PERAN KEMENTERIAN HAM DALAM PERADILAN DI INDONESIA
Kata Kunci:
Kementerian HAM, Peradilan, HukumAbstrak
Kementerian Hak Asasi Manusia (HAM) memiliki peran strategis dalam mendukung penyelenggaraan peradilan yang menjunjung tinggi nilai keadilan dan perlindungan hak asasi manusia di Indonesia. Penelitian ini bertujuan untuk menganalisis peran Kementerian HAM dalam sistem peradilan serta mengidentifikasi tantangan yang dihadapi dalam pelaksanaan fungsinya. Metode penelitian yang digunakan adalah penelitian kualitatif dengan pendekatan deskriptif-analitis. Data diperoleh melalui studi kepustakaan, analisis dokumen kebijakan, serta penelaahan terhadap laporan dan regulasi terkait HAM dan peradilan. Hasil penelitian menunjukkan bahwa Kementerian HAM berperan dalam perumusan kebijakan, koordinasi dengan lembaga peradilan dan penegak hukum, serta penguatan perspektif HAM dalam proses peradilan. Namun, efektivitas peran tersebut masih menghadapi kendala, seperti keterbatasan kewenangan, koordinasi antar lembaga yang belum optimal, dan belum meratanya pemahaman HAM di kalangan aparat peradilan. Oleh karena itu, diperlukan penguatan peran kelembagaan dan sinergi yang lebih efektif antara Kementerian HAM dan lembaga peradilan guna mewujudkan sistem peradilan yang berkeadilan dan berorientasi pada perlindungan hak asasi manusia.
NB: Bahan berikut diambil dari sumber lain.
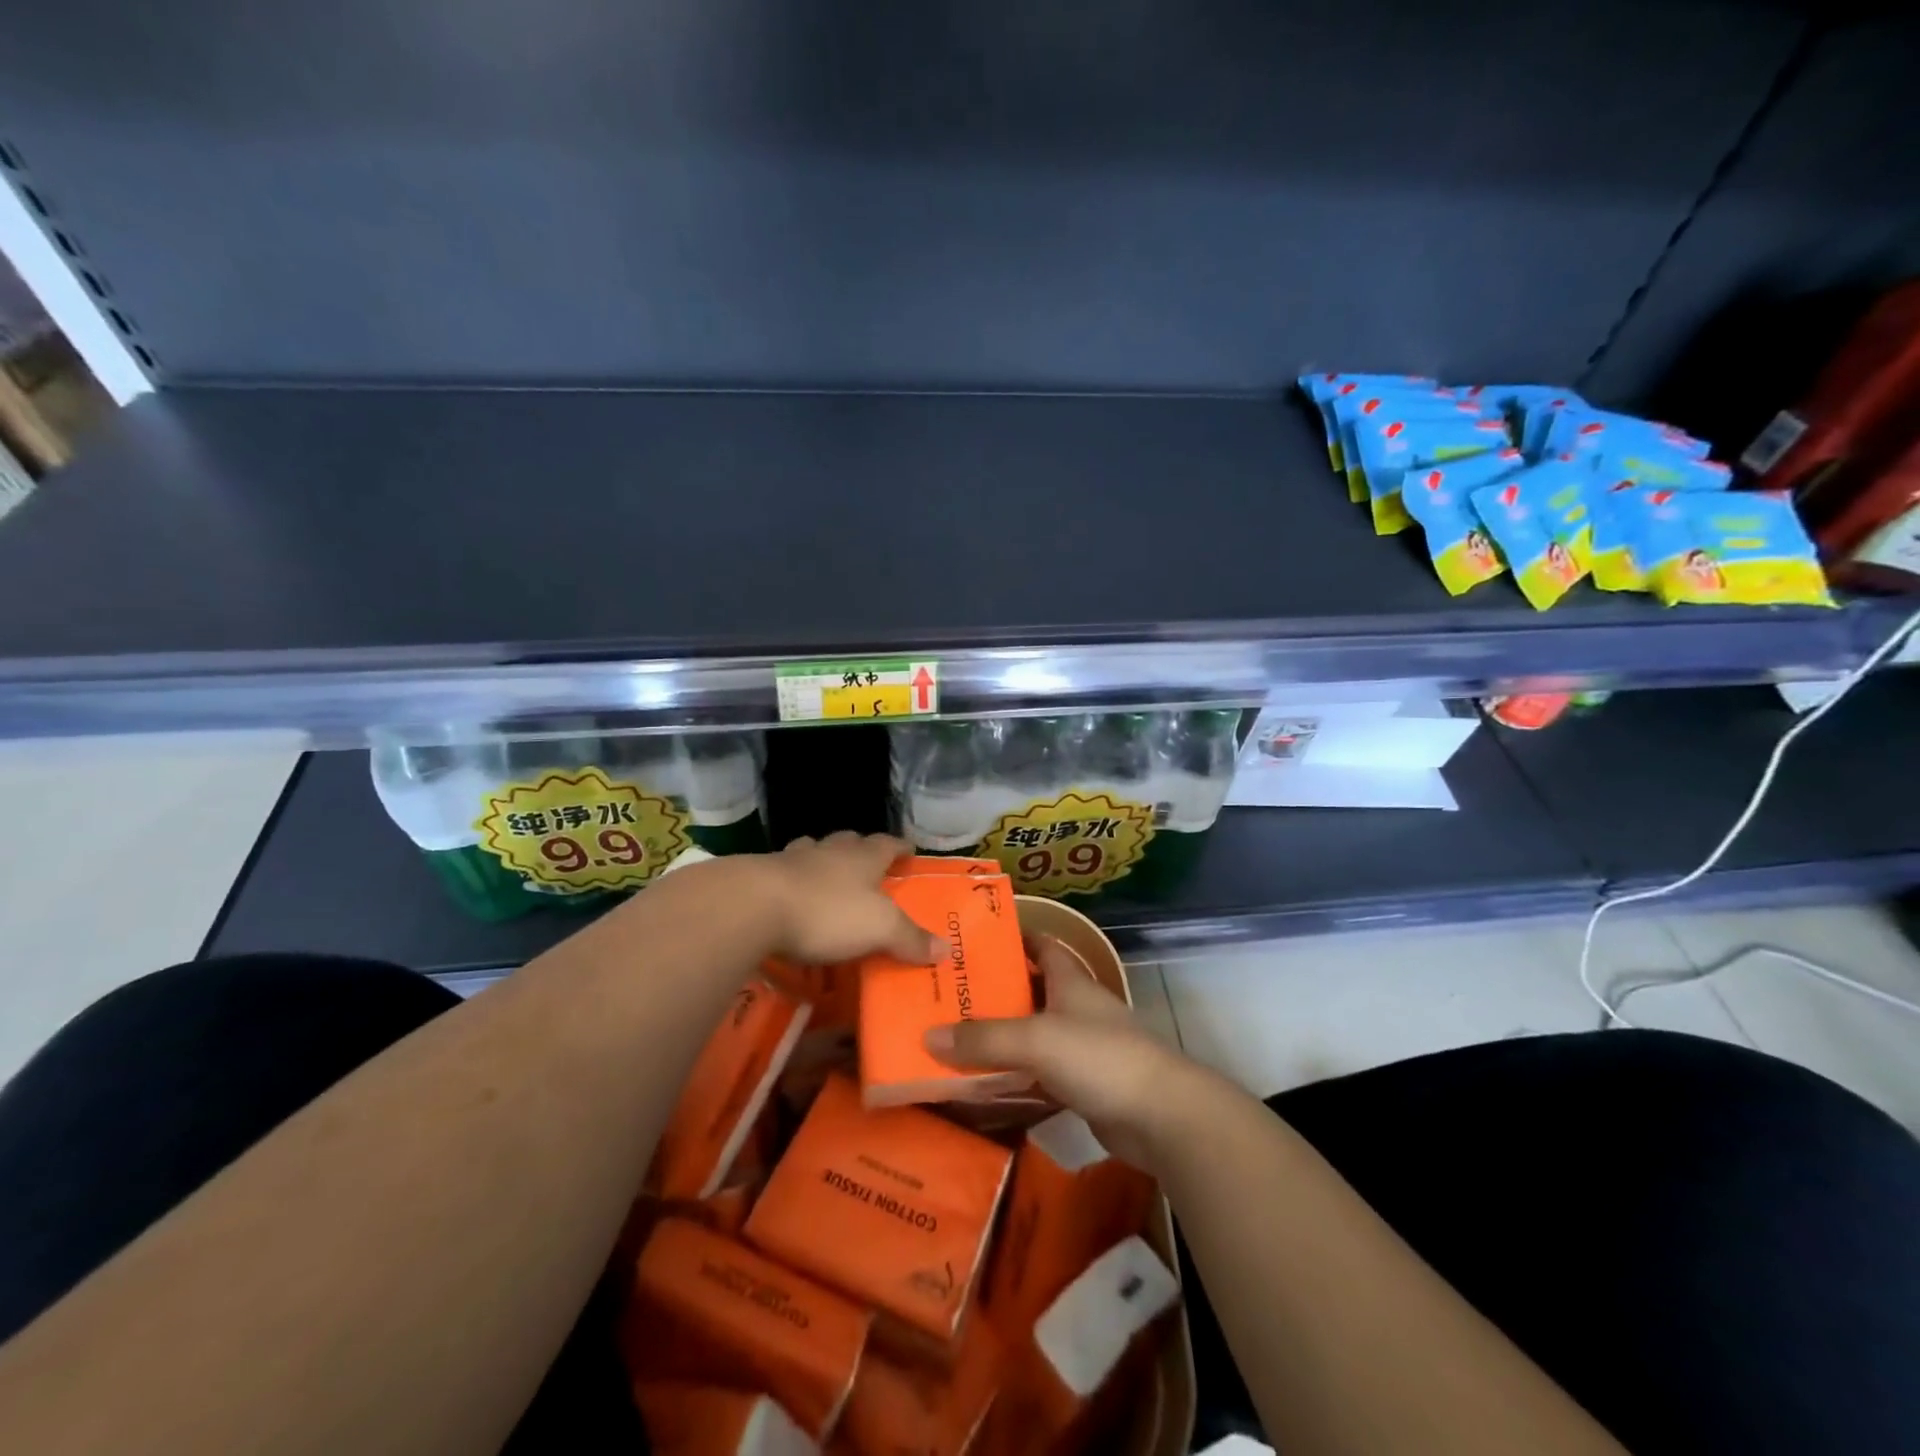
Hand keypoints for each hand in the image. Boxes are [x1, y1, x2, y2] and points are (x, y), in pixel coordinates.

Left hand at [758, 833, 941, 967]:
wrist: (753, 906)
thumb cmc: (827, 912)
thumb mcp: (879, 929)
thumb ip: (910, 938)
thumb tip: (946, 949)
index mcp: (862, 858)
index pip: (887, 844)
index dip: (899, 848)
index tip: (908, 850)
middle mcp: (828, 852)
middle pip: (848, 842)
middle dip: (859, 849)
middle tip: (867, 863)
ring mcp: (791, 861)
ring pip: (812, 851)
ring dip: (821, 860)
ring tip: (826, 876)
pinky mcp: (760, 878)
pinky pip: (782, 874)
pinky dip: (791, 882)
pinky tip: (789, 898)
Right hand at [923, 936, 1210, 1172]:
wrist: (1160, 1116)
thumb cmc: (1100, 1057)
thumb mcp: (1036, 1040)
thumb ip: (983, 1038)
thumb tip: (928, 1037)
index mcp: (1071, 981)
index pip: (1042, 945)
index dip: (1014, 938)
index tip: (974, 940)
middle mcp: (1076, 1007)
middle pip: (1031, 990)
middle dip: (995, 990)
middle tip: (948, 994)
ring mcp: (1083, 1047)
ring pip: (1033, 1034)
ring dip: (1002, 1036)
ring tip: (955, 1037)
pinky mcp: (1084, 1085)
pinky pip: (1040, 1073)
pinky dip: (1016, 1076)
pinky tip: (985, 1084)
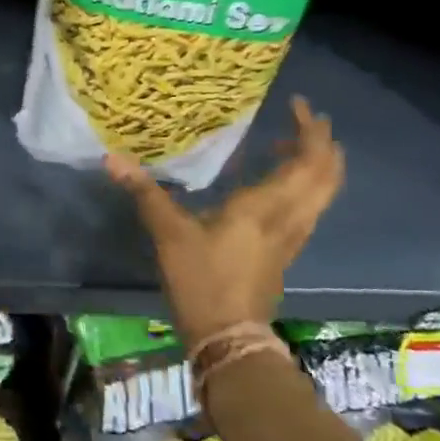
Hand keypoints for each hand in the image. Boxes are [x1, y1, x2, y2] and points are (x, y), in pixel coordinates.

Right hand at [106, 96, 342, 340]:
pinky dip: (305, 186)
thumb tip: (112, 158)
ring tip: (291, 145)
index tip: (299, 105)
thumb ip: (146, 192)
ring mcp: (293, 237)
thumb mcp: (169, 233)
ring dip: (318, 165)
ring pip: (323, 193)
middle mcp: (290, 216)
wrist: (228, 336)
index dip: (311, 131)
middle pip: (327, 175)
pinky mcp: (286, 252)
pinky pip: (309, 208)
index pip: (307, 160)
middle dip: (323, 144)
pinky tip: (278, 185)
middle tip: (306, 120)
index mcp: (267, 205)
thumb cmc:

The Ministry of Human Rights (HAM) plays a strategic role in supporting the administration of justice that upholds the values of justice and the protection of human rights in Indonesia. This study aims to analyze the Ministry's role in the judicial system and identify the challenges faced in carrying out its functions. The research method used was qualitative research with a descriptive-analytical approach. Data were obtained through literature review, policy document analysis, and a review of reports and regulations related to human rights and the judiciary. The results indicate that the Ministry of Human Rights plays a role in policy formulation, coordination with judicial and law enforcement institutions, and strengthening human rights perspectives in the judicial process. However, the effectiveness of this role still faces obstacles, such as limited authority, suboptimal inter-institutional coordination, and unequal understanding of human rights among judicial officials. Therefore, institutional strengthening and more effective synergy between the Ministry of Human Rights and judicial institutions are needed to realize a just judicial system oriented toward human rights protection.